Meu interesse pelos estudos de Jung começou quando cursava o mestrado em Teoria Literária (UFPE) por indicação do professor Wendel Santos, um dos integrantes do Núcleo de Estudos Junguianos, em Recife. Naquela época, adquiri vários livros de Jung, de Nise e de Marie-Louise von Franz. discípulas de Jung. Nise e Marie-Louise foram verdadeiras divulgadoras da psicanálise do médico suíço.
É possível conhecer a trajetória da vida desta notável médica, principalmente os fatos relacionados com a infância passada em Maceió, através da leitura da entrevista que concedeu a Dulce Chaves Pandolfi, no Rio de Janeiro, em 1992, que se encontra disponível no Centro de Pesquisas e Documentação de História Contemporânea do Brasil - CPDOC (Fundação Getúlio Vargas).
Filha de uma pianista e de um professor de Matemática, os primeiros estudos foram feitos em Maceió. A mãe gostava de música e de teatro, era uma pessoa “completamente livre de preconceitos”, nas palavras da filha. Para tristeza da mãe, a pequena não tinha a menor inclinação para a música, gostava de recitar poemas e imprimia muita dramaticidade aos textos que declamava. Quando terminou os estudos secundários desejou cursar medicina, como não havia universidade em Maceió foi estudar em Salvador, cursou a Faculdade de Medicina da Bahia ( 1926-1931), em Salvador.
Concluído o curso, voltou para a companhia dos pais em Maceió, mas ficou por pouco tempo, mudou-se para o Rio de Janeiro e começou a dedicar-se ao estudo, à pesquisa e a interessar-se pela psiquiatria. Casou-se com o médico Mário Magalhães. Filiou-se ao Partido Comunista, mas por seu espírito de independência não suportou as exigências que lhe eram impostas pelos dirigentes do partido e pediu para sair, isso não a impediu de continuar a ter ideias socialistas. Foi presa durante o governo ditatorial de Getúlio Vargas. No período que passou na prisão, conheceu o conterrâneo Graciliano Ramos que se impressionou com a figura carismática da pequena Nise. Ela serviu de inspiração para o escritor criar a princesa Caralâmpia, personagem que se encontra no livro infantil A terra dos meninos pelados.
No Rio de Janeiro, cidade que escolheu para morar e desenvolver suas pesquisas e trabalhos terapêuticos, é possível encontrar espaços nisianos que podem ser visitados, como o Museu de Imagens do Inconsciente, Casa das Palmeiras. As exposições itinerantes com obras (pinturas e esculturas) de seus pacientes já percorreram o Brasil. Há filmes, documentários e peças de teatro que ressaltam, com muita sensibilidade, seu trabalho pioneiro.

* **Listagem fornecida**:
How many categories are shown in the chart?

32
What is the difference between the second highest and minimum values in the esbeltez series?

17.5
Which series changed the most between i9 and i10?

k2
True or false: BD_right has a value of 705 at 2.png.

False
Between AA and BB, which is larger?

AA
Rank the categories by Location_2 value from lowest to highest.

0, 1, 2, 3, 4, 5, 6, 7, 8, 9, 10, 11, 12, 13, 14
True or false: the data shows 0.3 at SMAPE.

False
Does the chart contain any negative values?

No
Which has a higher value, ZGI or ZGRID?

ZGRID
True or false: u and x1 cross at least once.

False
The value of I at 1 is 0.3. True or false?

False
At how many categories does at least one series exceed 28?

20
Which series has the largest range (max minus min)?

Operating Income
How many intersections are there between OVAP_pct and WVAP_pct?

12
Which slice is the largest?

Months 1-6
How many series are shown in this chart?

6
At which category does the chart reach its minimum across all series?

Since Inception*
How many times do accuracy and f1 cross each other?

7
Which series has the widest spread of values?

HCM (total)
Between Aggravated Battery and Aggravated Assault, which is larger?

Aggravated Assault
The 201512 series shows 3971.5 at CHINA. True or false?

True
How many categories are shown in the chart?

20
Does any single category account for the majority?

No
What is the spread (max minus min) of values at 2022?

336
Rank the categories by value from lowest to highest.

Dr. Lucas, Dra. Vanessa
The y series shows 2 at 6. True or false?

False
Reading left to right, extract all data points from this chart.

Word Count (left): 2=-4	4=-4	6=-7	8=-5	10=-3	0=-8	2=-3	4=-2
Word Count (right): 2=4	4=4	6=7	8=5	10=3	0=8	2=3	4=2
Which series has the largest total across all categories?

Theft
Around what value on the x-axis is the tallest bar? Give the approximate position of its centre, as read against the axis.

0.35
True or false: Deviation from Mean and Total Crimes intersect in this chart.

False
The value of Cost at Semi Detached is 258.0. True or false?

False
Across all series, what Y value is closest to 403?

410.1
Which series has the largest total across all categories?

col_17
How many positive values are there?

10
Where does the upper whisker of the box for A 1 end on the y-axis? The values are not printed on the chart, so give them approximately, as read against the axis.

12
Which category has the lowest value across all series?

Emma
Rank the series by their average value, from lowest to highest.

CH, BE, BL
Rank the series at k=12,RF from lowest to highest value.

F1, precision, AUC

* **Tarefa**: Copie do trecho sobre Nise a passagem entre "É possível conhecer" e "(Fundação Getúlio Vargas).", incluindo ambos.

* **Resposta do exercício**:
É possível conhecer a trajetória da vida desta notável médica, principalmente os fatos relacionados com a infância passada em Maceió, através da leitura da entrevista que concedeu a Dulce Chaves Pandolfi, no Rio de Janeiro, em 1992, que se encontra disponível no Centro de Pesquisas e Documentação de História Contemporânea do Brasil - CPDOC (Fundação Getúlio Vargas).